Plus tard, Marc succède à son père installé à Is-sur-Tille. Marc se passionne pour les portraits en noir et blanc, dont il dit encore “qu’il faut toujours s’y consacrer pleinement”. Il présente ses oeuvres sur de très beaux papiers photographiques barytés aux sels de bromure ou chloro-bromure d’argent.

Le bourguignon a une seconde corde artistique à son arc, il compose des photographies dites « natures mortes », qu’il façonne dans son laboratoire en utilisant des procédés photographiques anciens, des virages aux métaux et par “sulfuration”.

Durant sa carrière, il rencontrera plusieurs fois le grand photographe Denis Brihat, lauréat du prix Niépce en 1957, aujourd’hui âgé de 95 ans, spécialiste des « virages » véritables métamorphoses de l’argentique. En 1989 et durant une semaine, Marc Jeudy à ses côtés, approfondit la magie des différents virages.

L’artiste bourguignon va y consacrer beaucoup de temps. Il réalise des tirages en ton sépia, bleu, vert, comme aussi des tirages au sélénium, au sulfate de cuivre, ou à l’argent colloïdal…approche en laboratoire mélangé de patience et de précision, ou l’homme perd à chaque fois totalement la notion du temps. Il lui faut souvent des jours pour obtenir le tableau photographique, celui qu’il a personnellement imaginé.

Aujourd’hui, Marc Jeudy continue de créer chez lui, à Villecomte, sans aucun doute, l’un des derniers professionnels de cette histoire ancestrale passionnante des virages, en noir et blanc sur un fond parfaitement blanc en “high key”: c’est sa signature.

Pour ses prise de vues, il utilise aussi des boîtes à lumière ou une vitre sur laquelle il fixe à sa façon de petits objets. Comme ici, la capsule séchée d’une fleur de coquelicot. Marc Jeudy a très vite choisi le format 6X7.

Son boitier Mamiya c’est son appareil privilégié, équipé d’un objectif de 127 mm agrémenté d’une bague macro. Pour le portrait, il utilise une focale de 180 mm. Il préfère l’éclairage des flashs électroniques. L’émulsion argentique qu’il privilégie et qu’il affectionne s‘appelle Ilford FP4. La pellicule de format 120 d’une sensibilité de 125 ISO, c’est l’émulsion dont il espère que, comme pour les très beaux papiers barytés de la même marque, elle ne disparaitra pas.

Les oeuvres, des tirages photographiques de « signature Marc Jeudy » sont réalisées en format, 30×40 ou 40×50 et là aussi, les boîtes de papier baryté ne sont plus monnaie courante et d’ailleurs de plus en plus cher. C’est donc ici à Villecomte en Côte d’Or, dans son laboratoire, que Marc Jeudy matérialise dès le développement d’une pellicule, toutes les opérations chimiques et magiques. Les tirages avec virages, sont par définition de très longue conservation, ce sont des images uniques, « fruits » de son imagination. D’ailleurs, avant même d’effectuer une prise de vue destinée plus tard à un tirage qui sera viré, Marc Jeudy imagine déjà ce qu’il faudra ou non plus tard, détourer sur le tirage, afin que le cadrage à la prise de vue soit parfaitement adapté à cette future opération.

CONSIGNE:
Dans la phrase du texte d'étude qui commence par « Il réalise des tirages », relevez tous les types de tirages que réalise Marc Jeudy.

DONNÉES DU CORPUS:
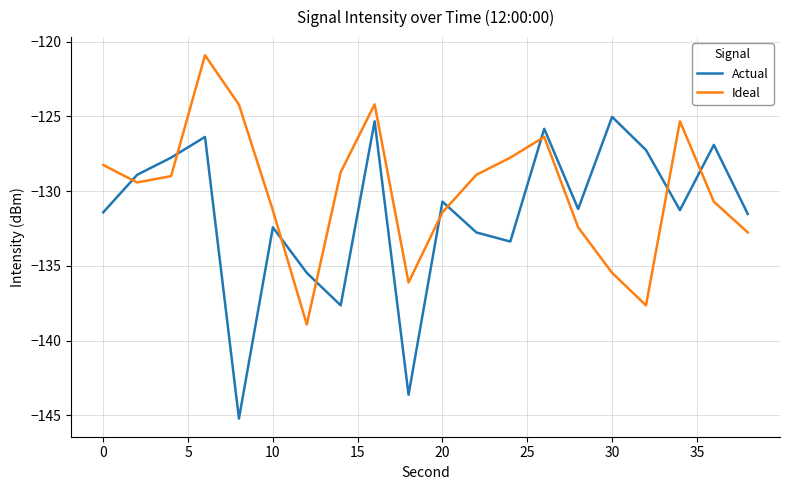

What is the minimum value shown in the chart?

-145.2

ZONE DE RÉPONSE:
- tirages en ton sépia
- tirages en ton bleu
- tirages en ton vert
- tirages au sélénium
- tirages au sulfate de cuivre
- tirages à l'argent colloïdal